WHAT IS ASKED —
**A.** Reproduce word for word the passage of the MSA notebook excerpt that opens with the words containing "### **0. Web Scraping" and closes with "older the version.".
**B.** In the MSA notebook excerpt, list every comment line in the code cell labeled In [2], in the order they appear.

SOURCE EXCERPT —
### **Background**

In some situations, we want to know what changes have been made to an updated Master Service Agreement. Identifying the changes with human eyes could be tedious; sometimes the change is so small that it could be easily ignored.  

This notebook addresses this problem by using Python to extract the text from two different Master Service Agreement files and compare the text sentence by sentence. Python will identify different sentences and print them out for us.  

**The different sentences could be:**  

**1. Sentences appear in both files, but the sentences are not exactly the same.**

**2. Sentences appear in one file but not in the other file.**  



The MSA(Master Service Agreement) files used in this notebook are from the Salesforce MSA archive: https://www.salesforce.com/company/legal/MSA-archive/

### **0. Web Scraping to Automatically Download the MSA Files From the Website**

Below are the codes to automatically download the MSA files from the Salesforce website to Google Colab and rename those files.   
The latest MSA will be named "Salesforce_MSA_1", and the larger the number, the older the version.

In [1]:
# import libraries for web scraping
import requests
import urllib.request
from bs4 import BeautifulSoup

In [2]:
# url of the website
url = 'https://www.salesforce.com/company/legal/MSA-archive/'

# create a response of the website
response = requests.get(url)

# parse the text of the website
soup = BeautifulSoup(response.text, 'html.parser')

# find all the links in the website
links = soup.find_all('a')

file_num = 0
for link in links:
  # find pdf links
  if link['href'].endswith('.pdf'):
    file_num += 1
    pdf_link = link['href']

    # get the url of the pdf link
    pdf_url = 'https:' + pdf_link

    # get the name of the pdf link
    file_name = link.text[8:]

    # download the pdf
    urllib.request.urlretrieve(pdf_url, 'Salesforce_MSA_'+str(file_num)+'.pdf')
    print(file_name, ' downloaded, named as Salesforce_MSA_'+str(file_num))

print('Downloaded '+str(file_num)+' files')

INFORMATION PROVIDED —

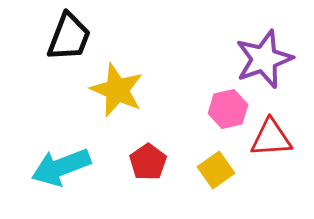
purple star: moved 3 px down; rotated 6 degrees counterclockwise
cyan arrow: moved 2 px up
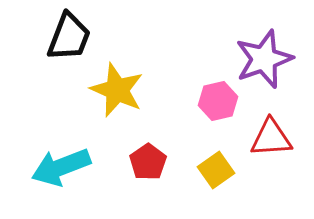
pink hexagon: moved 10 px left, 8 px up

IN RESPONSE —
**A.**
### **0. Web Scraping to Automatically Download the MSA Files From the Website**

Below are the codes to automatically download the MSA files from the Salesforce website to Google Colab and rename those files.   
The latest MSA will be named "Salesforce_MSA_1", and the larger the number, the older the version.

**B.**
# url of the website
# create a response of the website
# parse the text of the website
# find all the links in the website
# find pdf links
# get the url of the pdf link
# get the name of the pdf link
# download the pdf